My monitor supports HDR but the test says it doesn't. Why?

HDR detection requires HDR to be enabled at every layer: the monitor's OSD, your GPU drivers, the operating system, and the browser. If any layer is missing, the browser reports SDR. On Windows, go to Settings > Display > HDR and turn it on. On macOS, HDR is automatic on compatible displays but may need enabling in Displays settings.

What is the difference between HDR10 and DisplayHDR?
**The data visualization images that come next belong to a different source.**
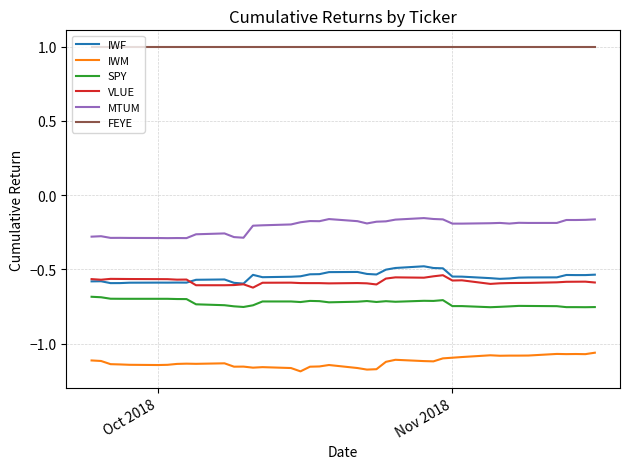

True or false: SPY and MTUM cross at least once.

False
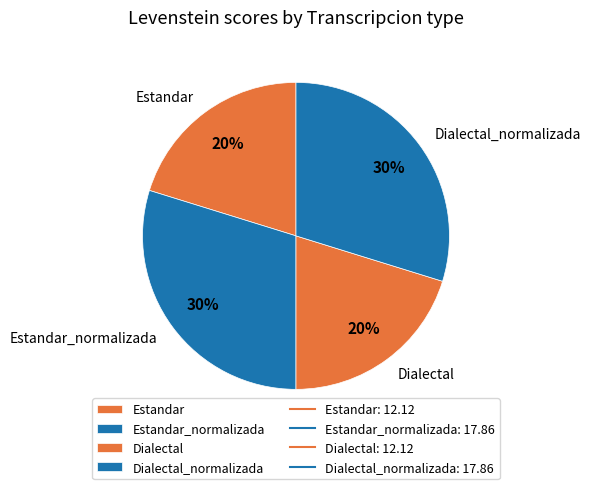

True or false: Estandar_normalizada accounts for 30% of the total.

True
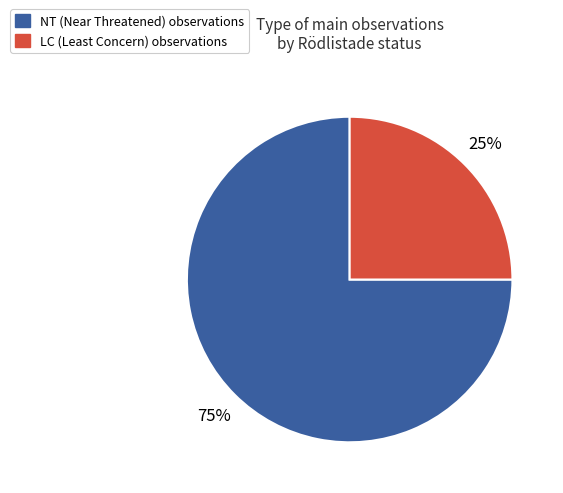

Is there a majority slice in this chart?

Yes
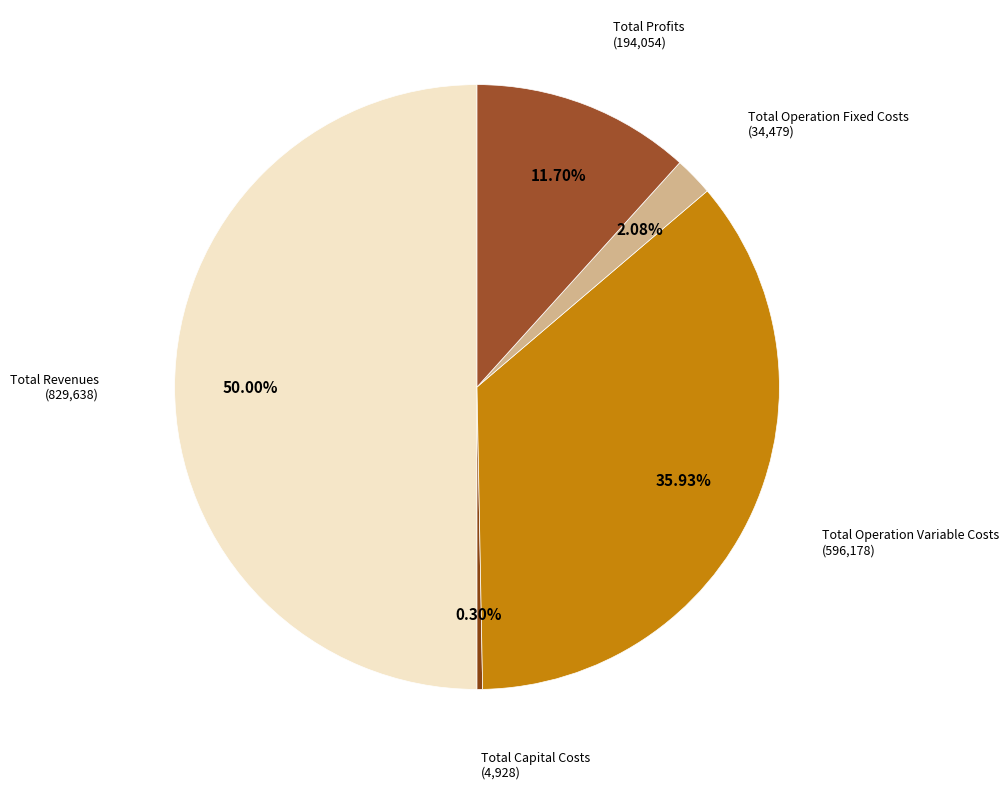

Is there a majority slice in this chart?

No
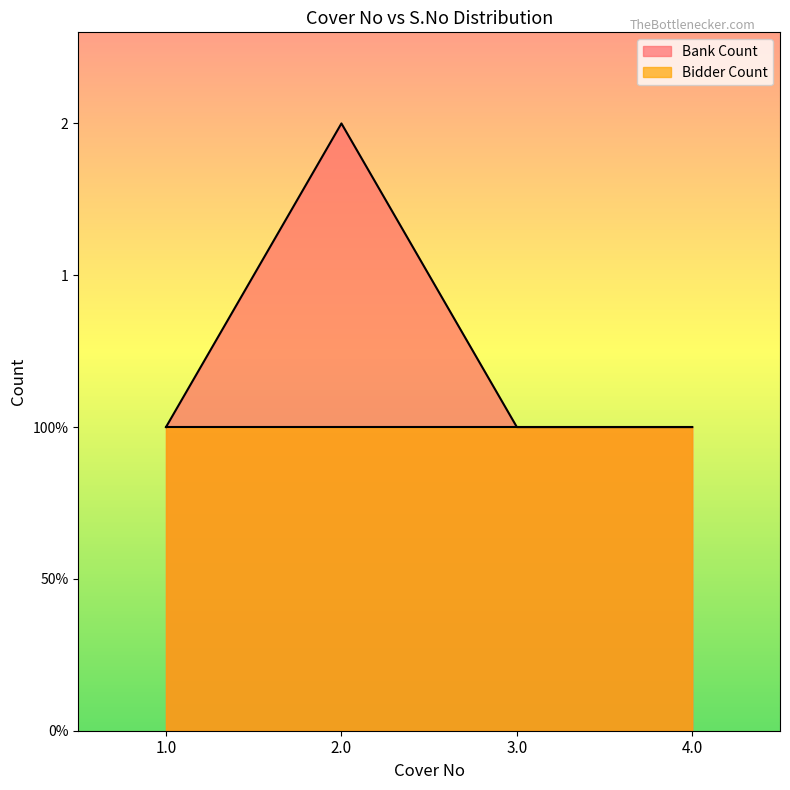

Rank the categories by value from highest to lowest.

2.0, 1.0, 3.0, 4.0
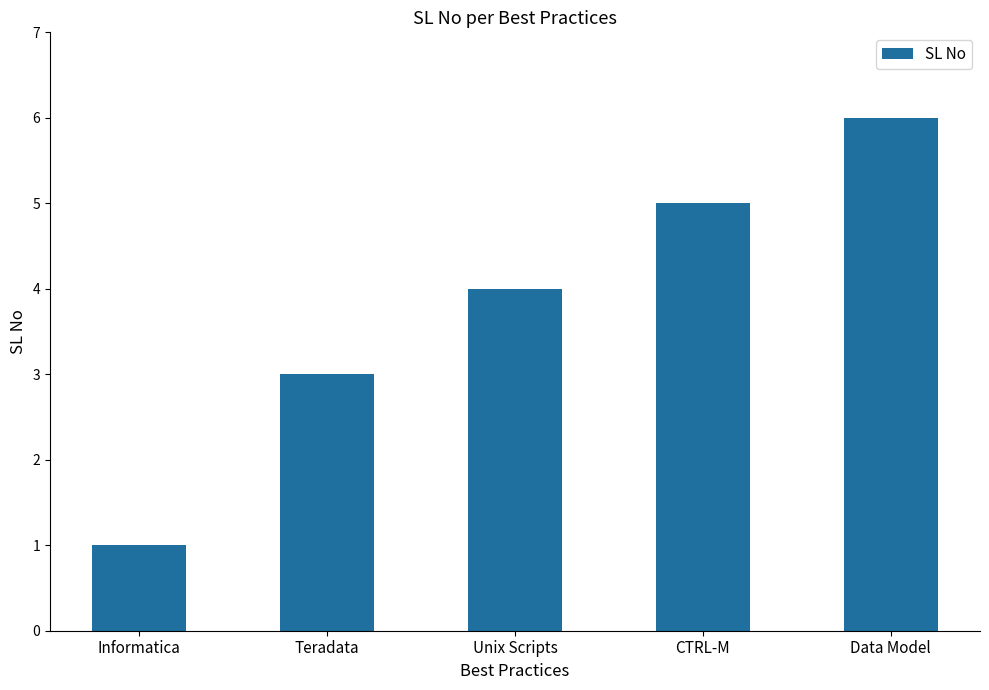

What is the difference between the maximum and second lowest values?

3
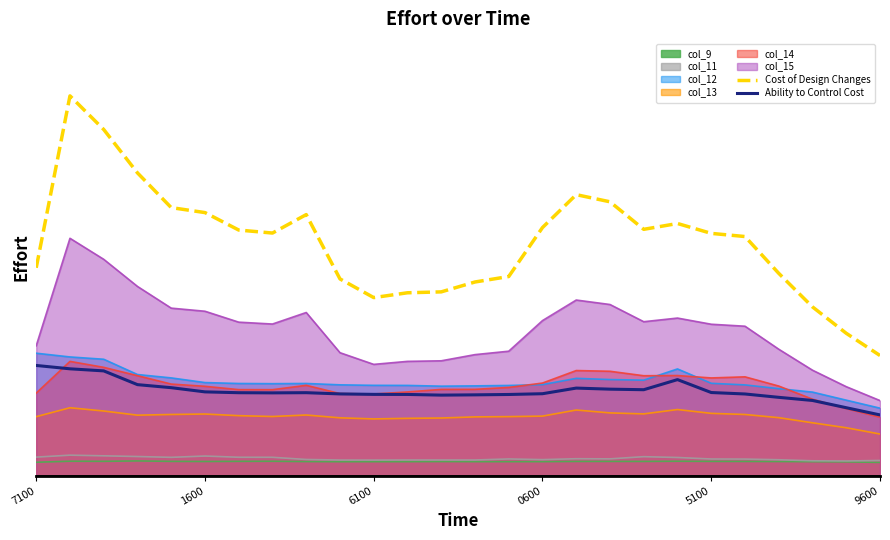

How many data points in Cost of Design Changes are above 1?

23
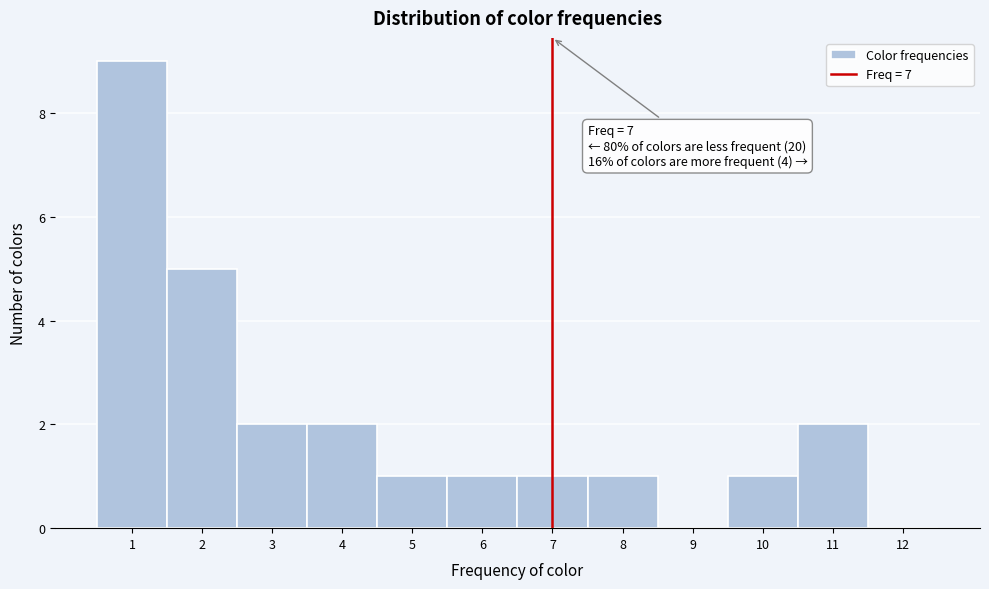

Over which range of the x-axis is the bar tallest?

0.5 to 1.5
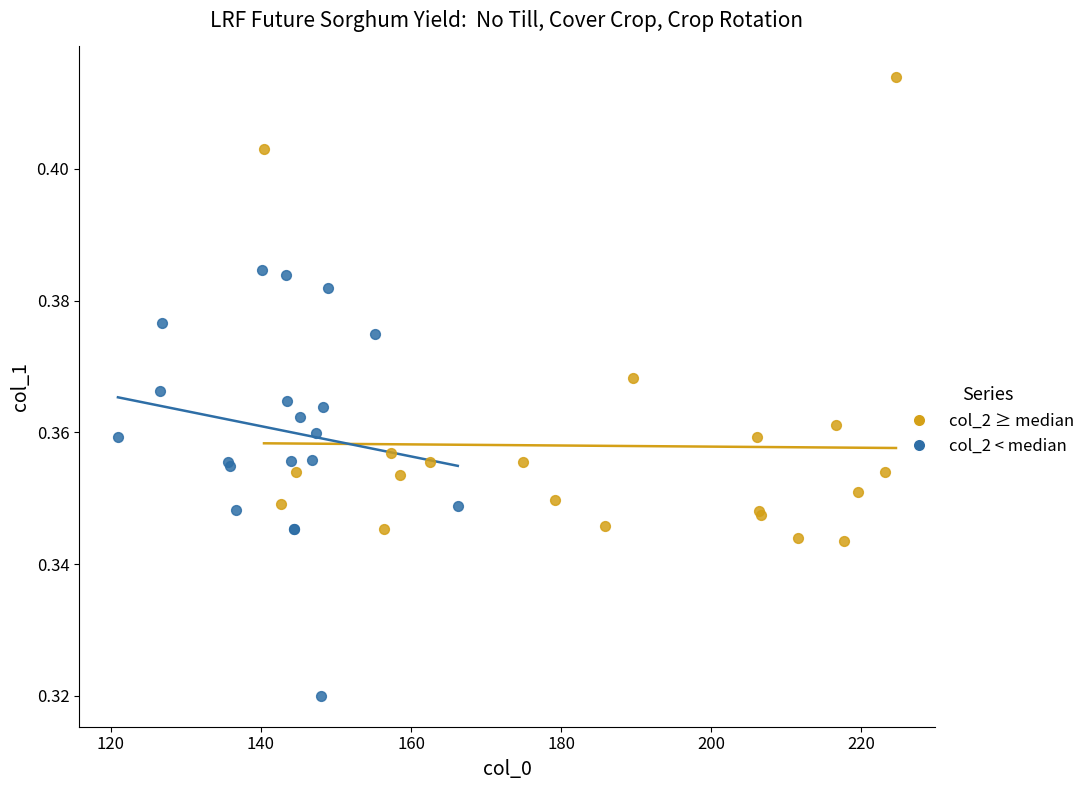

Which series has the widest spread of Y values?

col_2 ≥ median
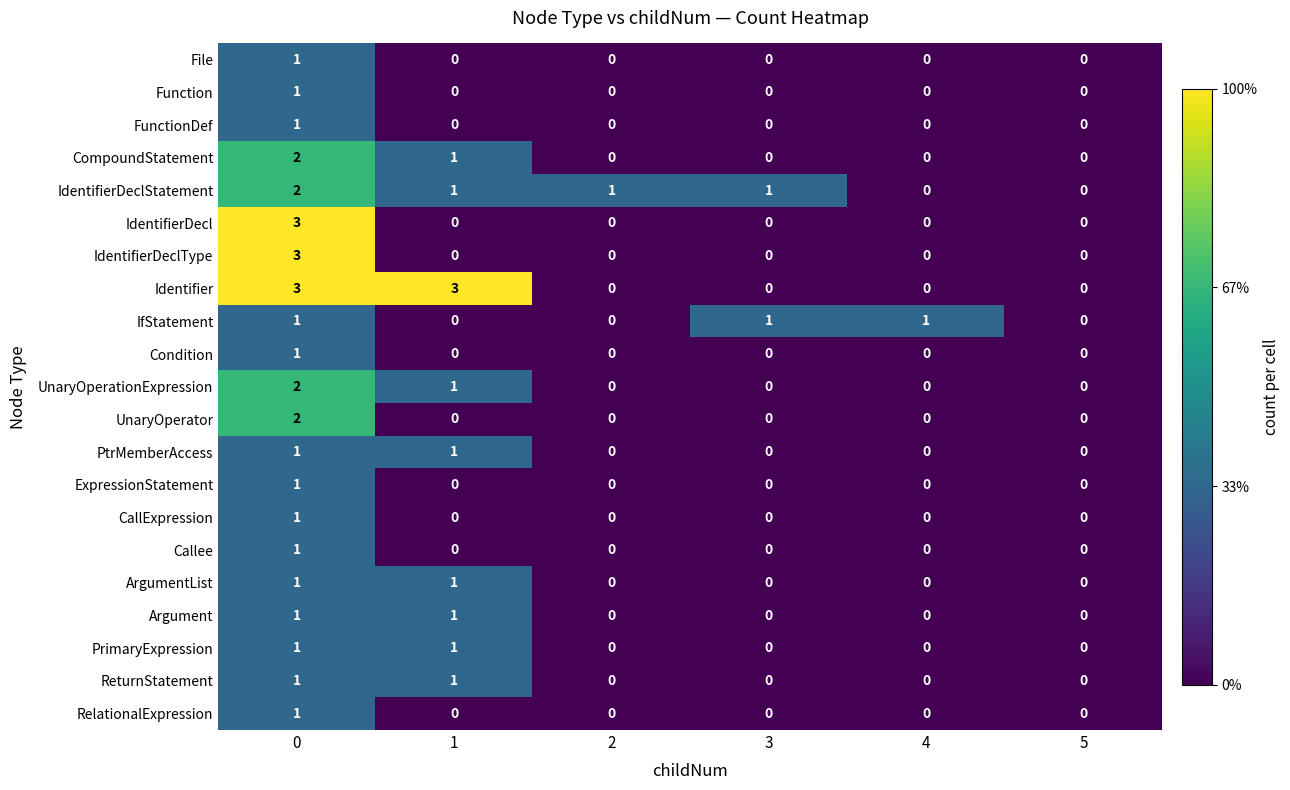

The value of Function at 2 is 0. True or false?

True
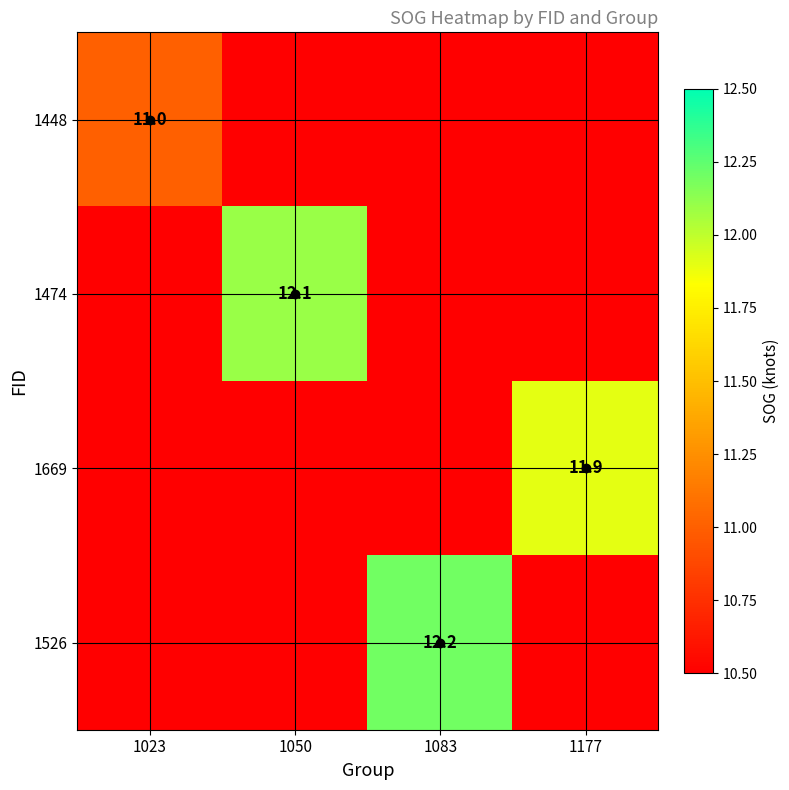

At which category is the sum across all series the highest?

1083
HDR10 is an open HDR format used for video and games. DisplayHDR is a VESA certification standard for monitors — DisplayHDR 400, 600, 1000 indicate peak brightness in nits. A monitor can support HDR10 without being DisplayHDR certified. DisplayHDR 400 is the entry level; DisplayHDR 600+ delivers meaningful HDR with local dimming.

Does HDR work over HDMI and DisplayPort?

Both support HDR. HDMI 2.0 supports HDR10 at 4K/60Hz. HDMI 2.1 adds HDR10+ and 4K/120Hz. DisplayPort 1.4 supports HDR10 at 4K/60Hz, and DisplayPort 2.0 handles 4K/120Hz HDR. Use a certified cable — older or low-quality cables may cause signal issues at high bandwidth.

Should I enable HDR for everyday use?

On Windows, HDR mode can make SDR content look washed out unless you calibrate the SDR brightness slider in HDR settings. For gaming and HDR video, enable HDR. For general office work and web browsing, SDR is often better. Windows 11's Auto HDR feature switches intelligently for supported games.